Nach Angaben eines Polizeisprechers läuft jetzt eine Untersuchung, um zu entscheiden, ob der Ordnungshüter disziplinarisch zur Verantwortung gezogen werde.

Bei den Bombenanschlägen islamistischer Terroristen wurden am 22. März 32 unschuldige Menschen in Brüssel ermordet.

Polizisten-Party

Die Boulevard-Zeitung La Derniere Heure berichtete, dass auch nach den Paris-Anschlägen am 13. November 2015 belgische Polizisten bei Partys angetroffen wurden, anstatt zu patrouillieren.

Die Wut der Brüsseler Bevölkerung auf Sicherheitskräfte und die zuständigen Minister (Innen und Justiz) nimmt zu, weil bei vielen Bürgern der Eindruck vorherrscht, die Polizei sei nicht in der Lage, den Terrorismus zu bekämpfen.

Mängellisten kursieren, von einem "Dirty Dozen" ist die Rede. Zu diesen zwölf schwerwiegenden Problemen und Pannen gehört auch, dass Razzien zwischen 21 Uhr und fünf Uhr morgens nicht durchgeführt werden dürfen. Das war auch einer der Gründe, warum sich der Mit-Attentäter von Paris, Salah Abdeslam, monatelang in der Dschihadisten-Hochburg Molenbeek verstecken konnte.

Ein gravierender Fehler ist, dass die belgischen Behörden nicht in der Lage sind, 117 IS-Rückkehrer Tag und Nacht zu observieren. Bekannt ist, dass diese "Foreign Fighters" jetzt per SMS den Terror-Nachwuchs anwerben: "Mein Bruder, warum folgst du uns nicht in den Kampf gegen die Westler? Triff die richtige Wahl in deinem Leben", heißt es in den Kurzmitteilungen.

So schwerwiegend die Kritikpunkte über die Missstände in der belgischen Polizei sind, Experten räumen auch Versäumnisse des Staates ein.
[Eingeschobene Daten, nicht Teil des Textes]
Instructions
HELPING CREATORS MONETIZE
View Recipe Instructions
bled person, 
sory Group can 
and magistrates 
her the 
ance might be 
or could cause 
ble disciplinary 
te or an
Die Ordnungshüter verdienen zu wenig und sind schlecht ausgebildet, das wiederum führt zu Rekrutierungsproblemen.

Insgesamt ist das Polizei-System unterfinanziert und nicht auf der Höhe der Zeit.

Der Streit zwischen Flamen und Wallonen erschwert die Kooperation der Behörden. Vorwürfe, wonach flämische Nationalisten Konflikte schüren, verbessert die Lage auch nicht gerade.

Die letzte große Polizeireform liegt schon länger zurück: Anlass, den schwerfälligen Apparat umzukrempeln, waren zahlreiche Ermittlungspannen im Falle des Mörders und Kinderschänders Marc Dutroux in den 1990er-Jahren.